- [What is required] Having located the line with "seçildi. Toplam değeri", repeat it and all remaining lines of the records exactly. Pictures do not belong in the answer.

Page images and extracted text
※
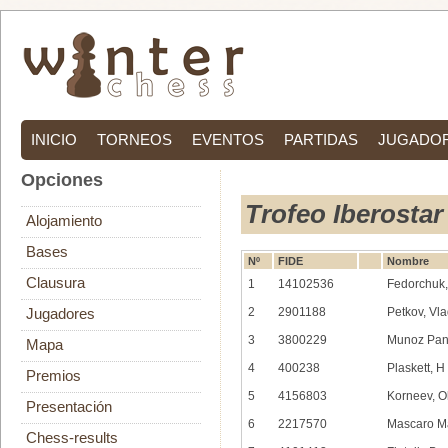
INICIO
TORNEOS
EVENTOS
PARTIDAS
JUGADO
Opciones
Trofeo Iberostar
Alojamiento
Bases
Nº
FIDE
Nombre
Clausura
1
14102536
Fedorchuk,
2
2901188
Petkov, Vla
Jugadores
3
3800229
Munoz Pant
Mapa
4
400238
Plaskett, 
Premios
5
4156803
Korneev, O
Presentación
6
2217570
Mascaro M
Chess-results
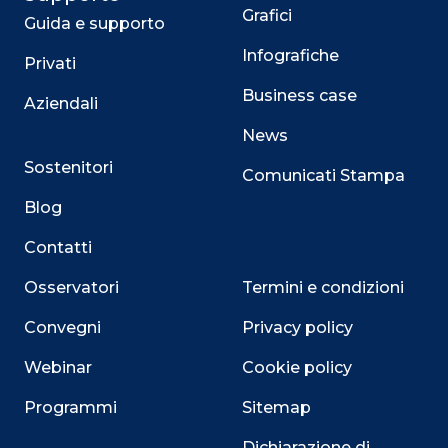
Grafici
Guida e supporto
Infografiche
Privati
Business case
Aziendali
News
Sostenitori
Comunicati Stampa
Blog
Contatti
Osservatori
Termini e condizioni
Convegni
Privacy policy
Webinar
Cookie policy
Programmi
Sitemap
Dichiarazione di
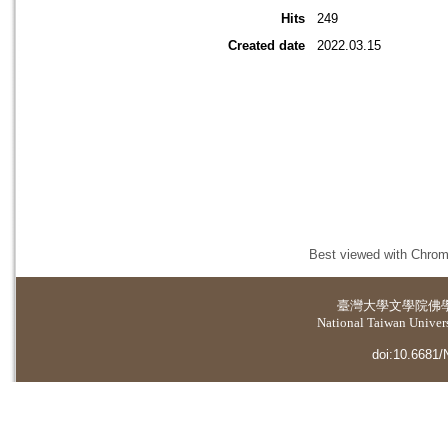
Hits
249
Created date
2022.03.15
Best viewed with Chrome
臺灣大學
文學院佛
National Taiwan Universi
doi:10.6681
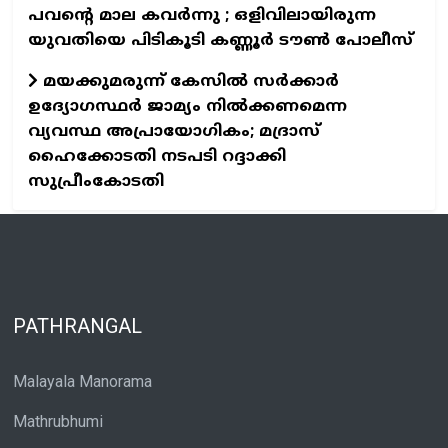
പവന്റെ മാല കവർന്നു ; ഒളിവിലായിരുന്ന
യുവതിയെ പിടികൂടി കണ്ണൂർ ടൗൺ പോലീസ്
മയക്കുമരുന്ന് കേസിൽ സർക്കാർ
ഉദ്യോഗസ്ഥർ ജാമ്യം നിൽക്കണമെന്ന
വ്യവസ്ഥ അപ്രായോഗികം; മദ്രാസ്
ഹൈക്കോടതി നടപടി റദ്ദാക്കി
സുപ്രീംകോടതി
PATHRANGAL
Malayala Manorama
Mathrubhumi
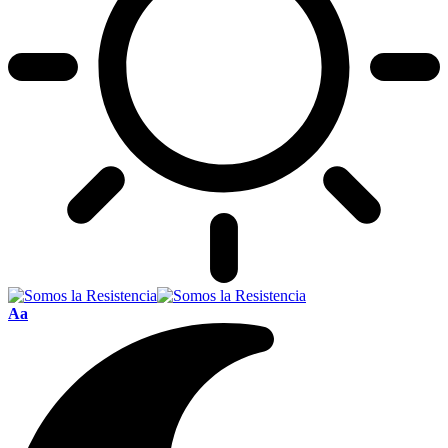
Font
Aa
Resizer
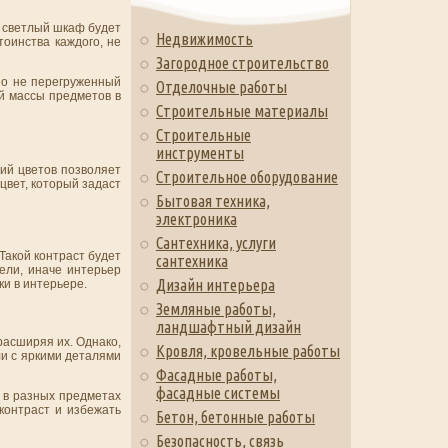
, светлый шкаф будет
Недвижимость
оинства каждого, не
Загородное строительство
но не перегруженный
Отделочные работы
й массы предметов в
Строительные материалы
Строительные
инструменты
ий цветов позволяет
Строительное оборудование
цвет, который задаст
Бытовая техника,
электроника
Сантехника, услуги
Такой контраст будет
сантехника
ели, иначе интерьер
Дизайн интерьера
и в интерьере.
Земляные работы,
ландшафтный дизайн
расширяя их. Однако,
Кровля, кровельные работы
и с яркими деталями
Фасадные работы,
фасадные системы
а в разных предметах
контраст и избежать
Бетон, бетонные работы
Безопасность, связь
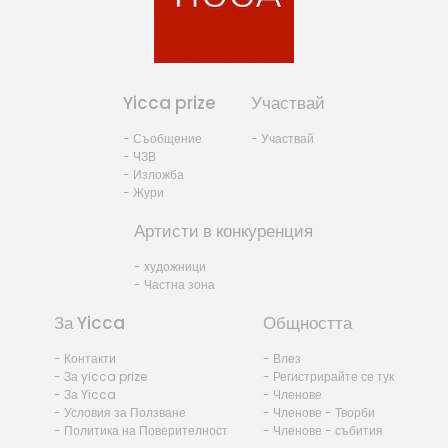
Yicca prize
Участвай
- Съобщение
- Участвай
- ЧЗВ
- Изложба
- Жури
Артисти в конкуренция
- художници
- Частна зона
За Yicca
Общността
- Контакти
- Влез
- За yicca prize
- Регистрирайте се тук
- За Yicca
- Членове
- Условия за Ползване
- Членове - Творби
- Политика на Поверителност
- Членове - събития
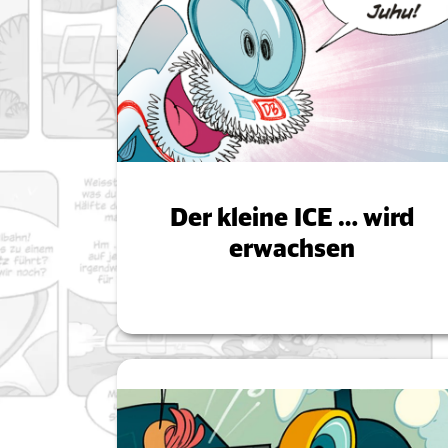
Der kleine ICE … wird
erwachsen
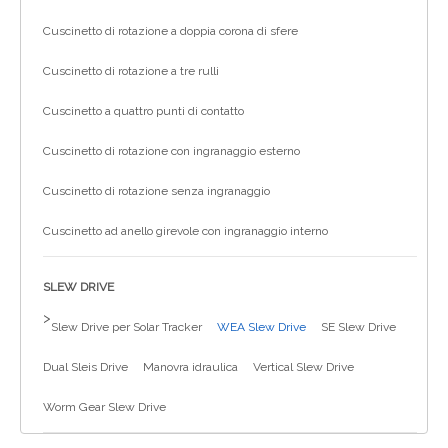
Cuscinetto di rotazione a doppia corona di sfere
Cuscinetto di rotazione a tre rulli
Cuscinetto a quattro punti di contatto
Cuscinetto di rotazione con ingranaggio esterno
Cuscinetto di rotazione senza ingranaggio
Cuscinetto ad anello girevole con ingranaggio interno
SLEW DRIVE
>
Slew Drive per Solar Tracker
WEA Slew Drive
SE Slew Drive
Dual Sleis Drive
Manovra idraulica
Vertical Slew Drive
Worm Gear Slew Drive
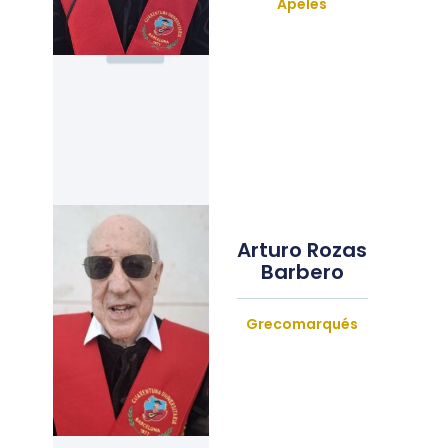
Apeles
Arturo Rozas
Barbero
Grecomarqués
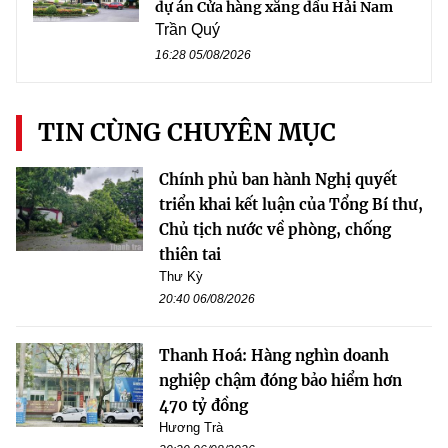
dự án Cửa hàng xăng dầu Hải Nam
Trần Quý
16:28 05/08/2026
TIN CÙNG CHUYÊN MỤC
Chính phủ ban hành Nghị quyết
triển khai kết luận của Tổng Bí thư,
Chủ tịch nước về phòng, chống
thiên tai
Thư Kỳ
20:40 06/08/2026
Thanh Hoá: Hàng nghìn doanh
nghiệp chậm đóng bảo hiểm hơn
470 tỷ đồng
Hương Trà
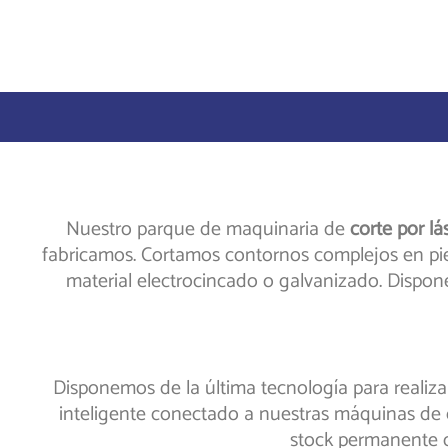
Nuestro parque de maquinaria de
corte por lá
fabricamos. Cortamos contornos complejos en piez
material electrocincado o galvanizado. Dispon
Disponemos de la última tecnología para realiza
inteligente conectado a nuestras máquinas de c
stock permanente de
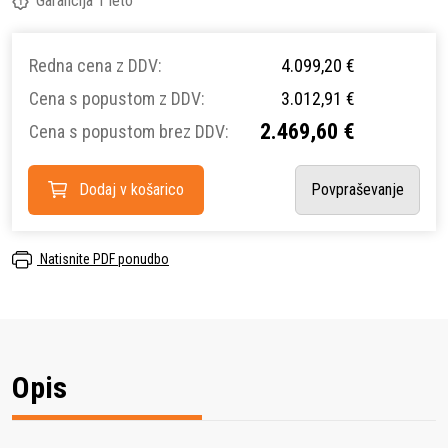
Garancija 1 leto
Redna cena z DDV:
4.099,20 €
Cena s popustom z DDV:
3.012,91 €
2.469,60 €
Cena s popustom brez DDV:
Dodaj v košarico
Povpraševanje
Natisnite PDF ponudbo
Opis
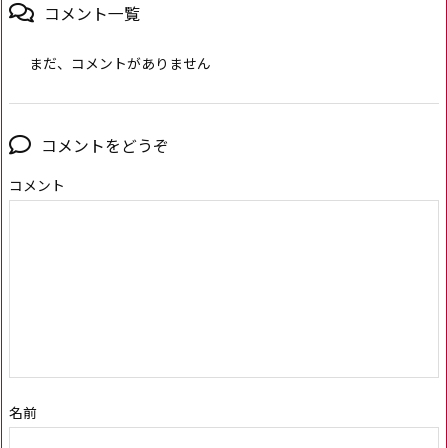
コメント一覧
まだ、コメントがありません
コメントをどうぞ
コメント
名前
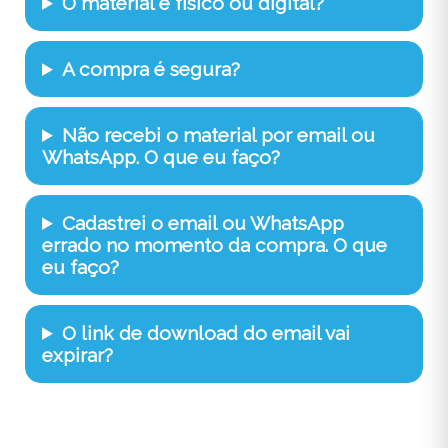
O material é físico ou digital?
A compra é segura?
Não recebi o material por email ou
WhatsApp. O que eu faço?
Cadastrei o email ou WhatsApp
errado no momento da compra. O que
eu faço?
O link de download do email vai
expirar?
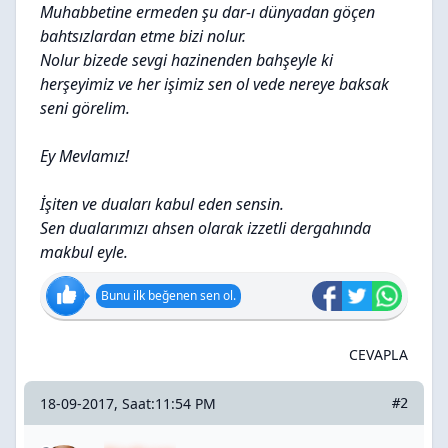
Muhabbetine ermeden şu dar-ı dünyadan göçen
bahtsızlardan etme bizi nolur.
Nolur bizede sevgi hazinenden bahşeyle ki
herşeyimiz ve her işimiz sen ol vede nereye baksak
seni görelim.
Ey Mevlamız!
İşiten ve duaları kabul eden sensin.
Sen dualarımızı ahsen olarak izzetli dergahında
makbul eyle.
Bunu ilk beğenen sen ol.
CEVAPLA
18-09-2017, Saat:11:54 PM
#2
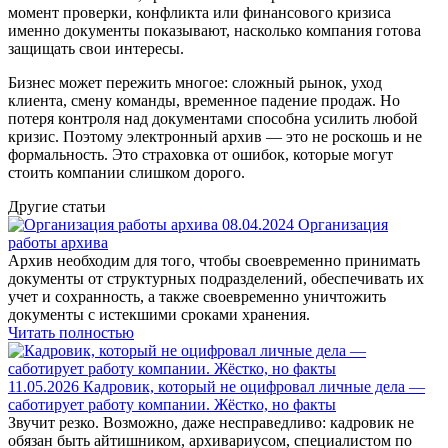
момент проверки, конфликта или финансового кризиса
именно документы показывают, насколько компания готова
защищать свои интересы.
Бизнес может пережить многое: сложный рынок, уход
клиента, смену команды, временное падение продаж. Но
потеря контроля над документами способна усилить любой
кризис. Поэтому электронный архив — это не роскошь и не
формальность. Это страховка от ошибок, которые могут
стоить компании слишком дорого.
Другие
статьи
08.04.2024
Организация
работы архива
Архив необходим для того, чтобы своевременно принимать
документы от структурных подразделений, обеспечивать их
учет и сохранность, а также своевременно уничтожить
документы с истекшими сроками хранения.
Читать полностью
11.05.2026
Кадровик, который не оцифровал личные дела —
саботирует работу компании. Жёстко, но факты
Звучит резко. Возможно, даже несправедливо: кадровик не
обязан быть айтишником, архивариусом, специалистом по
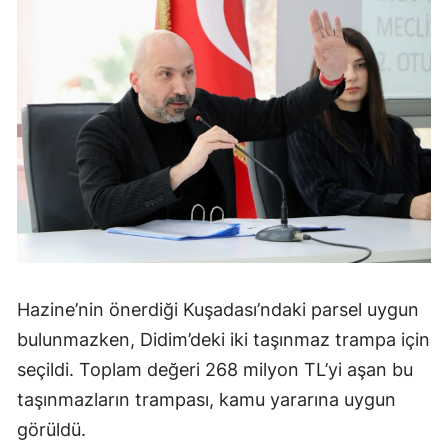
Hazine’nin önerdiği Kuşadası’ndaki parsel uygun
bulunmazken, Didim’deki iki taşınmaz trampa için
seçildi. Toplam değeri 268 milyon TL’yi aşan bu
taşınmazların trampası, kamu yararına uygun
görüldü.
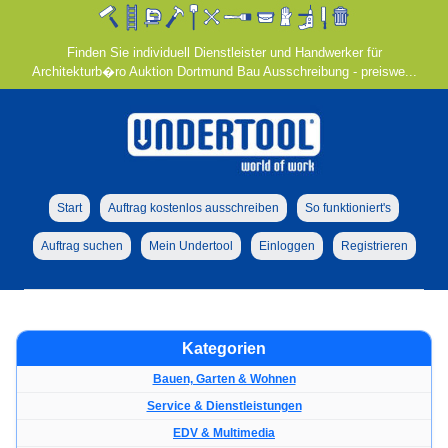
Finden Sie individuell Dienstleister und Handwerker für
Architekturb�ro Auktion Dortmund Bau Ausschreibung - preiswe...
Start
Auftrag kostenlos ausschreiben
So funktioniert's
Auftrag suchen
Mein Undertool
Einloggen
Registrieren
Kategorien
Bauen, Garten & Wohnen
Service & Dienstleistungen
EDV & Multimedia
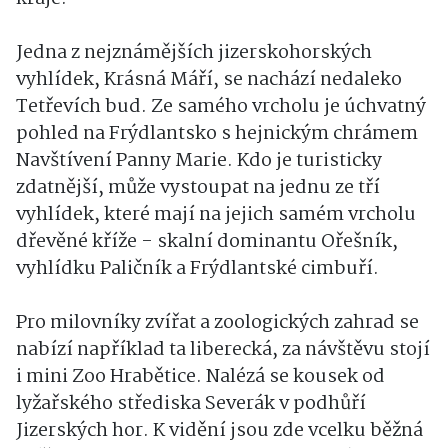
Jedna z nejznámějších jizerskohorských
vyhlídek, Krásná Máří, se nachází nedaleko
Tetřevích bud. Ze samého vrcholu je úchvatný
pohled na Frýdlantsko s hejnickým chrámem
Navštívení Panny Marie. Kdo je turisticky
zdatnější, může vystoupat na jednu ze tří
vyhlídek, které mají na jejich samém vrcholu
dřevěné kříže - skalní dominantu Ořešník,
vyhlídku Paličník a Frýdlantské cimbuří.
Pro milovníky zvířat a zoologických zahrad se
nabízí například ta liberecká, za návštěvu stojí
i mini Zoo Hrabětice. Nalézá se kousek od
lyžařského střediska Severák v podhůří
Jizerských hor. K vidění jsou zde vcelku běžná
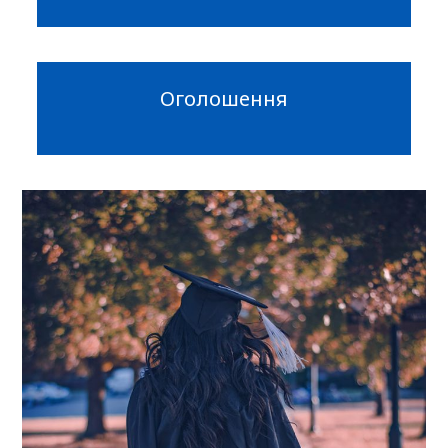
Оголошення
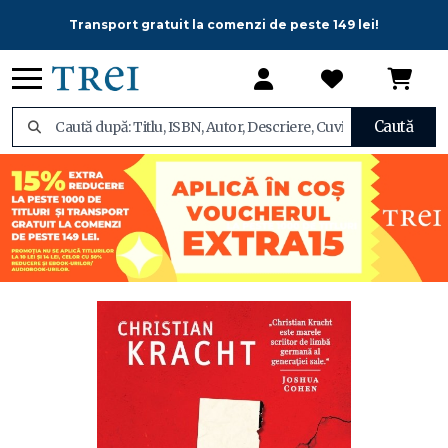
Transport gratuit la comenzi de peste 149 lei!
Caută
※
- [Answer space]
seçildi. Toplam değeri 268 milyon TL’yi aşan bu
taşınmazların trampası, kamu yararına uygun
görüldü.
Finden Sie individuell Dienstleister und Handwerker für
Architekturb�ro Auktion Dortmund Bau Ausschreibung - preiswe...
Start
Auftrag kostenlos ausschreiben
So funktioniert's
Auftrag suchen
Mein Undertool
Einloggen
Registrieren
Kategorien
Bauen, Garten & Wohnen
Service & Dienstleistungen
EDV & Multimedia
Jedna z nejznámějších jizerskohorských
vyhlídek, Krásná Máří, se nachází nedaleko
Tetřevích bud. Ze samého vrcholu je úchvatný
pohled na Frýdlantsko s hejnickým chrámem
Navštívení Panny Marie. Kdo je turisticky
zdatnější, může vystoupat na jednu ze tří
vyhlídek, které mají na jejich samém vrcholu
dřevěné kříže - skalní dominantu Ořešník,
vyhlídku Paličník a Frýdlantské cimbuří.
Pro milovníky zvířat a zoologických zahrad se
nabízí například ta liberecká, za návštěvu stojí
i mini Zoo Hrabětice. Nalézá se kousek od
lyžařského střediska Severák v podhůří
Jizerských hor. K vidění jsou zde vcelku běžná
Оголошення
Transport gratuit la comenzi de peste 149 lei!
Caută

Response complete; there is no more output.